If you're lucky enough to find and train at a school that covers one of the older systems, be prepared to have others in the outside world (retail thai boxing gyms) say that your techniques are wrong. Not to worry, I've been training and teaching muay chao cherk, lerd rit and a subset of the Burmese system (boar bando) for 18 years (half my life, ugh I'm old). Just know that what's taught at the typical modern muay thai gym is a watered down version of what only scratches the surface of what a muay thai practitioner would have learned over a hundred years ago. You are among the lucky few burdened with the responsibility of continuing a dying tradition.

Hopefully the continued growth in muay thai's popularity will bring about a renaissance for the older systems used for the purposes of combat instead of sport.

Monday, January 31, 2011

How your brain impedes your muay thai training

In the process of learning muay thai the most difficult part for us Westerners is our natural inclination to over analyze everything. And if you're an American, forget about it. Our society is driven by instant gratification. I mean, isn't there a cheat code or cliffs notes? Anything?

Muay thai is inherently foreign to the Westerner. The techniques require you to purposely put your self off balance, and the ultra aggressive nature of the system goes against what society has taught us growing up. For example, think about your personal space and how uncomfortable it was for you the first time you did a clinching drill with a fellow student who you didn't really know.

The techniques, from round kicks to elbow strikes are made up of many moving parts all working in unison, and it takes a while to get comfortable with moving your body in that somewhat awkward way. For example, they say it takes 10,000 reps of the muay thai round kick before you get to the point where you can throw the kick without thinking about the technique.

It's very easy to get frustrated with yourself over the course of your training (it usually kicks in around the 3rd month in). But it's that over analyzing, trying to break down every component of a technique is what throws you off track. Ideally, you while training techniques, you're thinking about anything other than the technique that your practicing. If you find yourself getting frustrated with yourself, here's a couple pointers that I've found works:

1. Don't spend too much time focusing on a trouble spot. For example, you aren't pivoting on a round kick. Work on it but spending too much time on one issue will likely leave you neglecting the other parts of the technique.
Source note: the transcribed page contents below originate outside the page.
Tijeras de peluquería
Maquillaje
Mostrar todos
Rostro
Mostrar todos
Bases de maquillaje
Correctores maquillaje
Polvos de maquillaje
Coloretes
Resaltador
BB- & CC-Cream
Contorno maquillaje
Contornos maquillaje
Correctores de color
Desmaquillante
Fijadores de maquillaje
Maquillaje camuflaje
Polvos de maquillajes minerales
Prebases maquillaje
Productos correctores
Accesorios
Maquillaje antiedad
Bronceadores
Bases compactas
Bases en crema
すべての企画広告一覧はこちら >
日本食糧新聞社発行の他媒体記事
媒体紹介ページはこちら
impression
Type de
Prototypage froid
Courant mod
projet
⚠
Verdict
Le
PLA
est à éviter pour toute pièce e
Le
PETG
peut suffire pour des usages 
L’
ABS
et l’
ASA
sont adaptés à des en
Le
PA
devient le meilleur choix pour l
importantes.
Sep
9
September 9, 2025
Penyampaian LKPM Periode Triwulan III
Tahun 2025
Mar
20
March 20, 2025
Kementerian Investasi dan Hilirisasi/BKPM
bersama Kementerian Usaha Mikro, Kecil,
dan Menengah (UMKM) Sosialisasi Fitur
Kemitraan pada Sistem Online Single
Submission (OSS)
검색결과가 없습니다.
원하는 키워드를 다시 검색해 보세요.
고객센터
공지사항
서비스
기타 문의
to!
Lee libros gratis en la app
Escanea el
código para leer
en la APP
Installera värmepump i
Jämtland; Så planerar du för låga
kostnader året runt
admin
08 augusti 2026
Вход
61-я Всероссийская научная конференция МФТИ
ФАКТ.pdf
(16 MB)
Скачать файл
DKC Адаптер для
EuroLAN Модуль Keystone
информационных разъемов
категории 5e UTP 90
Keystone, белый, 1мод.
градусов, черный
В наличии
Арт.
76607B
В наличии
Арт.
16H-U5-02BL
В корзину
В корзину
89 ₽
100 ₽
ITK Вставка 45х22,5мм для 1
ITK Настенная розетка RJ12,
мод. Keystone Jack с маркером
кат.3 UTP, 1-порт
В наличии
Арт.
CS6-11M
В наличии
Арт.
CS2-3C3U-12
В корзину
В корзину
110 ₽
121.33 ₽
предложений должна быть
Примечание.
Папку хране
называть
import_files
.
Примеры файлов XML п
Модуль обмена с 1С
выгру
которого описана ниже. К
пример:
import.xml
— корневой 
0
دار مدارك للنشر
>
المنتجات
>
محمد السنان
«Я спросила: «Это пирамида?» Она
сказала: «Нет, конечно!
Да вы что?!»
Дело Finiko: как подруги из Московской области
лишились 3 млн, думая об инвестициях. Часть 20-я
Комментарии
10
2. Don't rush it! Throwing a crappy kick really fast will in no way clean up your technique. It's easier to throw poor technique quickly than clean technique slowly. Take your time, you aren't in a race.
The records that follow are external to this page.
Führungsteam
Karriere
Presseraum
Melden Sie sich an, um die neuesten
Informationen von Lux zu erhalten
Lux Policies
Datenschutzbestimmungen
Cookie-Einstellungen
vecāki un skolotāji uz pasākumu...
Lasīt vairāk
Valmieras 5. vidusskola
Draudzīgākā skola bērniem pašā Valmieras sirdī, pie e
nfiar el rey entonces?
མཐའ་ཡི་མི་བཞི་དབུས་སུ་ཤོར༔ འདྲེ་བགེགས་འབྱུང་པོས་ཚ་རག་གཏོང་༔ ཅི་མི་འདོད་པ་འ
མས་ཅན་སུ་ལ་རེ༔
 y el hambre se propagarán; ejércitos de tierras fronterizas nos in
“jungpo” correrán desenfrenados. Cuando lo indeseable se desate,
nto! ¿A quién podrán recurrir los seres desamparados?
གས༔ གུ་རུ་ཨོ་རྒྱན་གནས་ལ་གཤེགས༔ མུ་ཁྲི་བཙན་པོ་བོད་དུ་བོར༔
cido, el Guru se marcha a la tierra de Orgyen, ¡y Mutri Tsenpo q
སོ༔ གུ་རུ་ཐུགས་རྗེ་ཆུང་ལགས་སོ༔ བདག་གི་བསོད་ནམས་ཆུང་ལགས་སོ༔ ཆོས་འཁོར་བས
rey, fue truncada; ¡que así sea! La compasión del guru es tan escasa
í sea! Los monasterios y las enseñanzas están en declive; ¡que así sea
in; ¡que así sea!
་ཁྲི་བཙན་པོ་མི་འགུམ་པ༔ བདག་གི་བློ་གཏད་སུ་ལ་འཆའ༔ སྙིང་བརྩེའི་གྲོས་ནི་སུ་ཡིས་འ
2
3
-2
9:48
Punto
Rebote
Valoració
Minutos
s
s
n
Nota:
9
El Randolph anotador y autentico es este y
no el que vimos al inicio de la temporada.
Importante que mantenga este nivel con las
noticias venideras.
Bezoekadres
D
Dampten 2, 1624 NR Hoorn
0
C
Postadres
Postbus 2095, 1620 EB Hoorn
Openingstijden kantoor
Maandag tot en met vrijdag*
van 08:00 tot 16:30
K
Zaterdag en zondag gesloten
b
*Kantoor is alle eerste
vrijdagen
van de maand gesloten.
3. Hitting bags and pads is fun, it feels good - but shadowing the technique is where you really make strides in cleaning up your form. Never neglect your shadow training.
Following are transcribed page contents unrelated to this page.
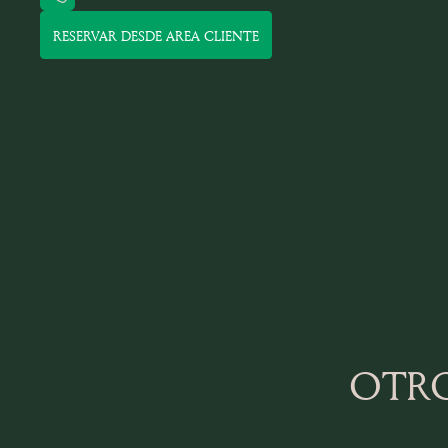
RESERVAR DESDE AREA CLIENTE
OTRO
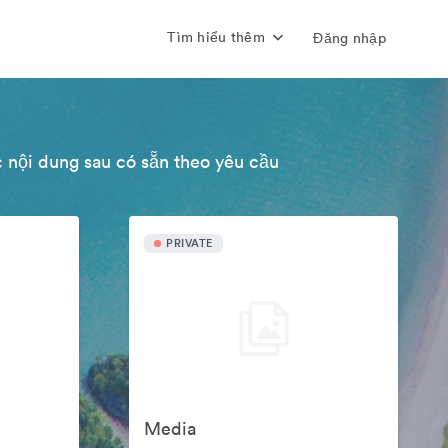
Tìm hiểu thêm
Đăng nhập
 nội dung sau có sẵn theo yêu cầu
PRIVATE
Media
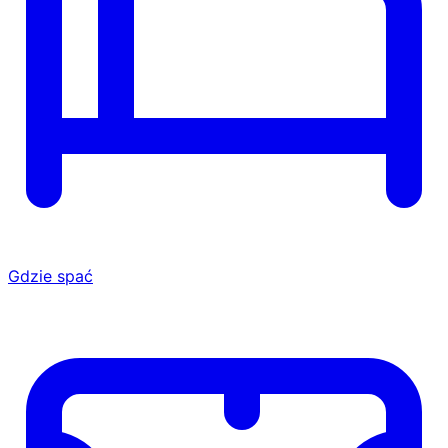
Gdzie spać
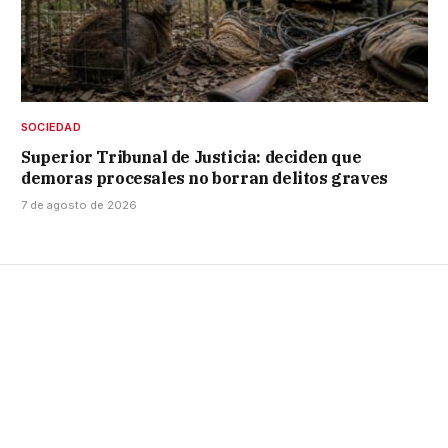
SOCIEDAD
Superior Tribunal de Justicia: deciden que
demoras procesales no borran delitos graves
7 de agosto de 2026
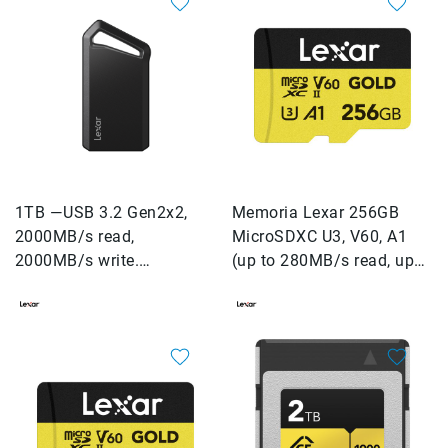
Micrófonos
para
cámaras
Micrófonos
para
estudio
Micrófonos
para
celulares
1TB —USB 3.2 Gen2x2,
Memoria Lexar 256GB
Accesorios
2000MB/s read,
MicroSDXC U3, V60, A1
para
2000MB/s write.
(up to 280MB/s read, up
micrófonos
Lexar® Professional
to 180MB/s write)
Microfonos
SL600 Portable SSD - No
inalambricos
RGB
Kits
Audífonos
Auriculares
Accesorios
Sistemas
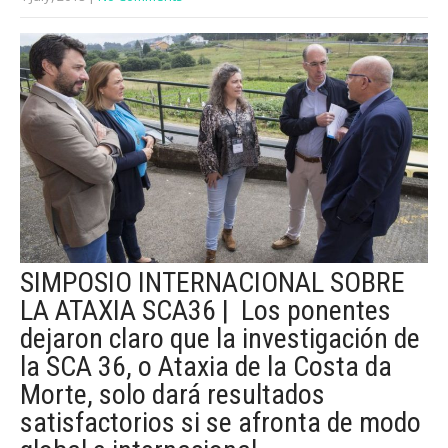
SIMPOSIO INTERNACIONAL SOBRE
LA ATAXIA SCA36 | Los ponentes
dejaron claro que la investigación de
la SCA 36, o Ataxia de la Costa da
Morte, solo dará resultados
satisfactorios si se afronta de modo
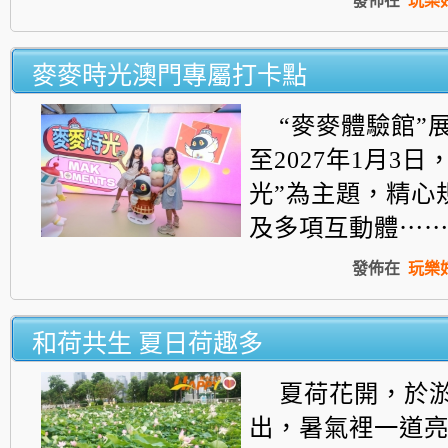
發佈在
玩樂
麥麥時光澳門專屬打卡點
“麥麥體驗館”
至
2027
年
1
月
3
日
光”為主題，精心
及多項互動體⋯
發佈在
玩樂
和荷共生 夏日荷趣多
夏荷花開，於
出，暑氣裡一道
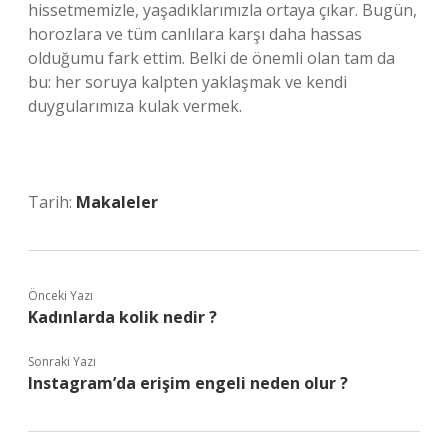
hissetmemizle, yaşadıklarımızla ortaya çıkar. Bugün,
horozlara ve tüm canlılara karşı daha hassas
olduğumu fark ettim. Belki de önemli olan tam da
bu: her soruya kalpten yaklaşmak ve kendi
duygularımıza kulak vermek.
Tarih:
Makaleler
Önceki Yazı
Kadınlarda kolik nedir ?
Sonraki Yazı
Instagram’da erişim engeli neden olur ?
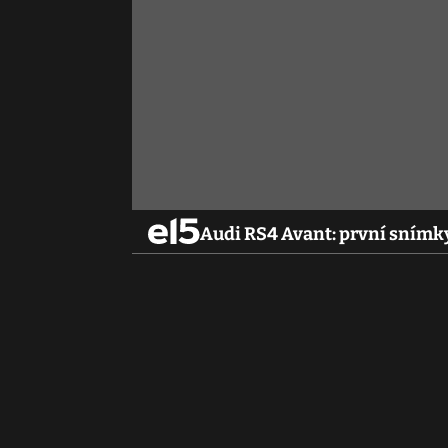
Audi RS4 Avant: první snímky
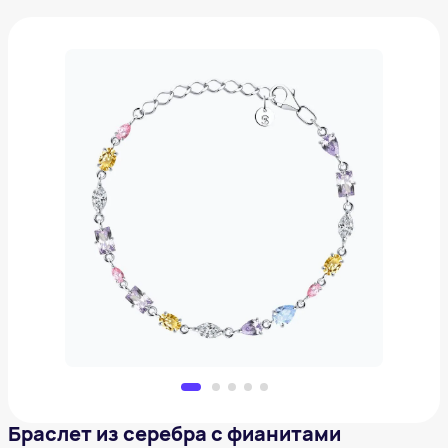
Браслет из серебра с фианитами
5 260 ₽
Добавить в вишлист
Браслет из серебра с фианитами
4. This is the hardest part. Once you've practiced enough to where your body can physically throw a technique correctly (you understand the mechanics), then stop thinking about the technique while you're training. The ultimate goal is for you to be able to execute any muay thai strikes, whether it be kicks, knees, elbows, body movement - without thinking. It just becomes a natural part of how your body moves. Thinking, and over-thinking your technique will actually impede this. So think about anything else other than the technique - girls, work, school, does Taco Bell really use fake beef?

5. Step one in transitioning from muscle memory to subconscious reaction is to train thai pad drills where your partner calls out combinations at a pace that tires you out. And after you've reached the point of exhaustion, you keep going - s/he increases the intensity/complexity of the combos. Its meant to push you beyond the point where your brain cannot process the incoming orders, and its your reptilian brain & your body simply moving on instinct and muscle memory. That's where the real learning takes place.